- Associated Builders and Contractors has amassed a six-figure war chest to fight the use of mandated project labor agreements on federally funded infrastructure jobs.
- Through Build America Local, a coalition of construction industry and business organizations led by ABC, the trade group has produced a 30-second commercial as part of an advocacy campaign aimed at the public and members of the U.S. Senate on PLAs, which it claims reduce competition and increase costs on projects.
- "As Congress works to craft infrastructure legislation, it is critical for the U.S. Senate to oppose government-mandated PLAs so all qualified contractors and construction workers have the ability to fairly compete and build America's infrastructure," said Ben Brubeck, ABC vice president of regulatory, labor and state affairs, in a statement. "Ensuring fair and open competition on taxpayer-funded construction projects will ultimately result in savings to taxpayers, more opportunities for all qualified small businesses, minorities and women in the construction industry and the construction of more quality infrastructure projects so America can build back better and faster."
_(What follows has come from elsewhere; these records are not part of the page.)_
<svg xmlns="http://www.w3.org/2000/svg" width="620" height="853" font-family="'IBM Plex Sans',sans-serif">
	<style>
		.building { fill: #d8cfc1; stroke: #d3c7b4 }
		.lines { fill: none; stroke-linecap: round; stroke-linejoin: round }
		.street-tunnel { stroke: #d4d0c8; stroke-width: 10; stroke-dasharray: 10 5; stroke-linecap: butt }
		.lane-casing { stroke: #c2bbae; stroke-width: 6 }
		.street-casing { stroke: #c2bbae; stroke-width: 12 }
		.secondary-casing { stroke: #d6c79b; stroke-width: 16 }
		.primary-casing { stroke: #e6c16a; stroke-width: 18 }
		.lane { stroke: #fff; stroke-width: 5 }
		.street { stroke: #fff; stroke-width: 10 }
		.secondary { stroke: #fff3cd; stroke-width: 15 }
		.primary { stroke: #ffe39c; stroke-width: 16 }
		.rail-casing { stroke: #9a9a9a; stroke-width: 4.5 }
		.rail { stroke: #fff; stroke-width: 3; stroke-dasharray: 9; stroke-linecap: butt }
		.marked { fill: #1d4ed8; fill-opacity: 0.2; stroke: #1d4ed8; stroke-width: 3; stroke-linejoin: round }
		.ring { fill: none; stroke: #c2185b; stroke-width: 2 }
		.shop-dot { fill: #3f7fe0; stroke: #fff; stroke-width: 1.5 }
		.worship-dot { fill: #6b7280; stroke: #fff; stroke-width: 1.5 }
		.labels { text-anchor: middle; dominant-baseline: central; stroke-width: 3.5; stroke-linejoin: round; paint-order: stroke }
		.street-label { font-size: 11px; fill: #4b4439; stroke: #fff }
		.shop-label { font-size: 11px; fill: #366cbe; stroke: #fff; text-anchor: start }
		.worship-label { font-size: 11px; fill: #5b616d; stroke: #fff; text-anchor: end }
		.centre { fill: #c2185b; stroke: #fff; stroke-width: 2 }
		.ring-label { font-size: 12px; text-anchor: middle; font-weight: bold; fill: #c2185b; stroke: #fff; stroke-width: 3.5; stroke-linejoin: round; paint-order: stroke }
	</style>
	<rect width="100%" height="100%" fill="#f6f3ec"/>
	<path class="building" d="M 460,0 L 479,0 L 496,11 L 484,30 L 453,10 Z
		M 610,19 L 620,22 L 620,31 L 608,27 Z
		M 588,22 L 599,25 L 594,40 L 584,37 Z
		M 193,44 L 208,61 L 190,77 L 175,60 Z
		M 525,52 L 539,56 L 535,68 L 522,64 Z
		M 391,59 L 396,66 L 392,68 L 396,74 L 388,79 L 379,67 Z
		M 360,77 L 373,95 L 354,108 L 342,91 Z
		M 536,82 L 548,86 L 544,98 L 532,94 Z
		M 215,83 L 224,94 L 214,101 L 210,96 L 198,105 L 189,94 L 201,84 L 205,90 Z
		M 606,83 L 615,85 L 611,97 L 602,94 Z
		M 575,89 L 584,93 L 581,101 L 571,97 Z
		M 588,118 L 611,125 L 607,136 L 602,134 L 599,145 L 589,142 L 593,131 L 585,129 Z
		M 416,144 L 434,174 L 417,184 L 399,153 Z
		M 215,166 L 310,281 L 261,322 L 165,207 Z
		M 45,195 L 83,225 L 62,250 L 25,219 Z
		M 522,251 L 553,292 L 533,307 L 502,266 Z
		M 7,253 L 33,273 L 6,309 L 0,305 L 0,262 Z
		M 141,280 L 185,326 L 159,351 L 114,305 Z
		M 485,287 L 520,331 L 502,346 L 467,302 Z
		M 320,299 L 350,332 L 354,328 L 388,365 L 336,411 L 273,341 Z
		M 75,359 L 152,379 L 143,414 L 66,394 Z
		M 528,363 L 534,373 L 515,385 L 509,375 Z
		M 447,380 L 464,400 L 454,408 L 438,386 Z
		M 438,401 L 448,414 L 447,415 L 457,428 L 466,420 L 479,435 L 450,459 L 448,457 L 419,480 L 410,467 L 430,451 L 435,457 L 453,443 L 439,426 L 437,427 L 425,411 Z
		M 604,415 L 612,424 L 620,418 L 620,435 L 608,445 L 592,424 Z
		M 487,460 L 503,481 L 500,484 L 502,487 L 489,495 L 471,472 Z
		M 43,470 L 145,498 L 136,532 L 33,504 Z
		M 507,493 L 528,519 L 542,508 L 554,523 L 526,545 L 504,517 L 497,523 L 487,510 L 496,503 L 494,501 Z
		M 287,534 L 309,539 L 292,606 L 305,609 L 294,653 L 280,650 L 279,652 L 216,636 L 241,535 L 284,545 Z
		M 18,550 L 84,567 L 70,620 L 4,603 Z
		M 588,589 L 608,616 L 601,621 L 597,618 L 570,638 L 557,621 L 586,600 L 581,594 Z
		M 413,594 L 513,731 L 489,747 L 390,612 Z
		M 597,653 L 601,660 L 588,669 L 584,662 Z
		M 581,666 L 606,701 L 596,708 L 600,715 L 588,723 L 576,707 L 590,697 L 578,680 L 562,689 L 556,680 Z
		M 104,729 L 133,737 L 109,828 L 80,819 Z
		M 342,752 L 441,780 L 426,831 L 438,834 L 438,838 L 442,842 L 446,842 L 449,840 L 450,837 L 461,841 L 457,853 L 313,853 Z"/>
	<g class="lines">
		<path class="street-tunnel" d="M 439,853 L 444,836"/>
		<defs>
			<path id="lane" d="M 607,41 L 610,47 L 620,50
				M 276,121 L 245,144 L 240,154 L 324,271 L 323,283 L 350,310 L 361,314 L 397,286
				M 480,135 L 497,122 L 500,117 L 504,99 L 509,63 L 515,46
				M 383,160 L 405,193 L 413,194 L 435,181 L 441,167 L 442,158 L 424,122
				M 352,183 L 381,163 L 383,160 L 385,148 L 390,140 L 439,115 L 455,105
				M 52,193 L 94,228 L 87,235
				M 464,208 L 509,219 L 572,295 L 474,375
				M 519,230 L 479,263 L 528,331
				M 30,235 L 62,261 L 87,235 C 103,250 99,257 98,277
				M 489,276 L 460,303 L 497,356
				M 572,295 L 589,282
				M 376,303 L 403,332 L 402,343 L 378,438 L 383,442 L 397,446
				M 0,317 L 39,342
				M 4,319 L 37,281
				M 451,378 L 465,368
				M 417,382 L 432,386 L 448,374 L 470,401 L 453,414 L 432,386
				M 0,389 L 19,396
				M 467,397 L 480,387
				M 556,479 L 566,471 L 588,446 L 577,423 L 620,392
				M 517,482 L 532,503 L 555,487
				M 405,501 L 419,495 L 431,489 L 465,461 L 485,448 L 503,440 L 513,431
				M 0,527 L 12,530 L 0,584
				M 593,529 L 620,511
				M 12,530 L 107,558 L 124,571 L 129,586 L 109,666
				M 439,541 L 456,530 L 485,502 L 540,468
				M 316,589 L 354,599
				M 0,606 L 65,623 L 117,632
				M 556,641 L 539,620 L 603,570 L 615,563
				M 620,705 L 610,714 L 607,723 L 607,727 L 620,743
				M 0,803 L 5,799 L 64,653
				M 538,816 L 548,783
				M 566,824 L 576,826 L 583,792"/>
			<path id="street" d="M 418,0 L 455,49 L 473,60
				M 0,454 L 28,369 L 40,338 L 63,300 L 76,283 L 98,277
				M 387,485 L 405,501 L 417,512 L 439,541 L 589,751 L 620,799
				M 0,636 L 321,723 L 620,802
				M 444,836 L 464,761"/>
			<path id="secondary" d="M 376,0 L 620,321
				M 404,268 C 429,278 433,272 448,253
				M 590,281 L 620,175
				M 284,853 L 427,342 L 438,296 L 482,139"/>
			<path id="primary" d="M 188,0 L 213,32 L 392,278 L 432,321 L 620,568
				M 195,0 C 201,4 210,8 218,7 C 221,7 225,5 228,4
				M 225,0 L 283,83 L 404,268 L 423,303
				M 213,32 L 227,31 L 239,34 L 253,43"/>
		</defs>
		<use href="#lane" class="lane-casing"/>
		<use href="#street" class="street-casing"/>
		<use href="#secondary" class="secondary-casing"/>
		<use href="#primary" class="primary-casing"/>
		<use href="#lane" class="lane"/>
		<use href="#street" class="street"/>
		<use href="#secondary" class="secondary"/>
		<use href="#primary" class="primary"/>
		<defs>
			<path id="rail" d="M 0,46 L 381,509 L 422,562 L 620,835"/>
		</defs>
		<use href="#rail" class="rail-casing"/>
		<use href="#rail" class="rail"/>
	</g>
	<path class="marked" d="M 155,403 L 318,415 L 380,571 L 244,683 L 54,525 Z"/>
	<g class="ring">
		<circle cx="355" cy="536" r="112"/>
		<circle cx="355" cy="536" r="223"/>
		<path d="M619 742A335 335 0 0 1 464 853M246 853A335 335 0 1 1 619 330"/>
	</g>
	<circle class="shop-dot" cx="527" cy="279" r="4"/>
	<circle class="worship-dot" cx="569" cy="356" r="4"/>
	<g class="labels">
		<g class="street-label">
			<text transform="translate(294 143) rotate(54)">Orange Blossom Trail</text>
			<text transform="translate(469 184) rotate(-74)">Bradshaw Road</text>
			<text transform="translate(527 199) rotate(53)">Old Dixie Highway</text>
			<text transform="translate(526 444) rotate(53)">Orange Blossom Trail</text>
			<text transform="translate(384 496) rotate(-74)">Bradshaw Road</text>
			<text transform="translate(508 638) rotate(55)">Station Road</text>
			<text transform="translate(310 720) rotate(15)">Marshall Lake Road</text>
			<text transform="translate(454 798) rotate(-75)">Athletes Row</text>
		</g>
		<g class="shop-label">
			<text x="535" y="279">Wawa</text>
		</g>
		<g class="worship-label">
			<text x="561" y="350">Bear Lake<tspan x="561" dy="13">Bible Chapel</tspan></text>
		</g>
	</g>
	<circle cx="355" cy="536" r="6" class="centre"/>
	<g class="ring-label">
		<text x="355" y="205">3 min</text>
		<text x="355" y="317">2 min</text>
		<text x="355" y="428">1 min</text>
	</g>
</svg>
Project labor agreements are collective bargaining agreements that apply to a specific construction project, and only last for as long as the project does. In general, they virtually guarantee that a project uses union labor.
Some government contracts already require the use of PLAs; but private firms can too. For example, Toyota and Walmart have used them in the past.
Proponents of PLAs, such as the AFL-CIO trade union, argue that PLAs protect taxpayers by eliminating costly delays due to labor conflicts or shortages of skilled workers, because unions can quickly supply the labor needed. The group also claims that PLAs help improve the terms and conditions of employment for all craft workers — union and nonunion.
For example, the Massachusetts Building Trades Council, a coalition of 62 union groups representing more than 75,000 working men and women across the state, recently touted the signing of a PLA with Vineyard Wind, an 800-megawatt wind project located 15 miles off the coast of Martha's Vineyard, the first commercial-scale offshore project of its kind in the United States.
"We can build back better with renewable energy and create union jobs at the same time," said Frank Callahan, president of MBTC, in a statement.
A non-partisan analysis by the Office of Legislative Research for the Connecticut General Assembly found that benefits of PLAs included:
- Providing uniform wages, benefits, overtime pay, hours, working conditions and rules for work on major construction projects.
- Providing contractors with a reliable and uninterrupted supply of qualified workers at predictable costs.
- Ensuring that projects are completed on time and on budget due to the supply of qualified labor and relative ease of project management.
- Ensuring no labor strife by prohibiting strikes and lockouts.
- Making large projects easier to manage by placing unions under one contract.
As part of its American Jobs Plan, President Joe Biden's administration has proposed using PLAs on federally funded infrastructure jobs. Biden has also voiced support for the pro-union Protect the Right to Organize (PRO Act) and has called himself a friend of unions.
But ABC, as well as the Associated General Contractors of America, both of which are funded by construction employers, have voiced strong opposition to the PRO Act and PLAs, especially in the context of the infrastructure debate currently playing out in Washington, D.C.
ABC's announcement of its education campaign listed elements of PLAs that it characterized as discouraging competition via a "rigged bidding process" that forces contractors to:
- Use union hiring halls to obtain most or all workers instead of their existing workforce.
- Obtain apprentices exclusively from union apprenticeship programs.
- Follow "inefficient" union work rules.
- Pay into union benefit and multi-employer pension plans that any limited number of nonunion employees permitted on the project will be unlikely to access unless they join a union and vest in these plans.
- Require their existing workforce to accept union representation, pay union dues and/or join a union as a condition of employment on a PLA jobsite and receiving benefits, resulting in an estimated 20% hit to the paychecks of local craft professionals.
As the negotiating over a bipartisan infrastructure deal continues in Washington, whether PLAs are included is sure to remain a key issue, as Democrats push to include them and construction employer organizations like ABC fight to make sure they aren't.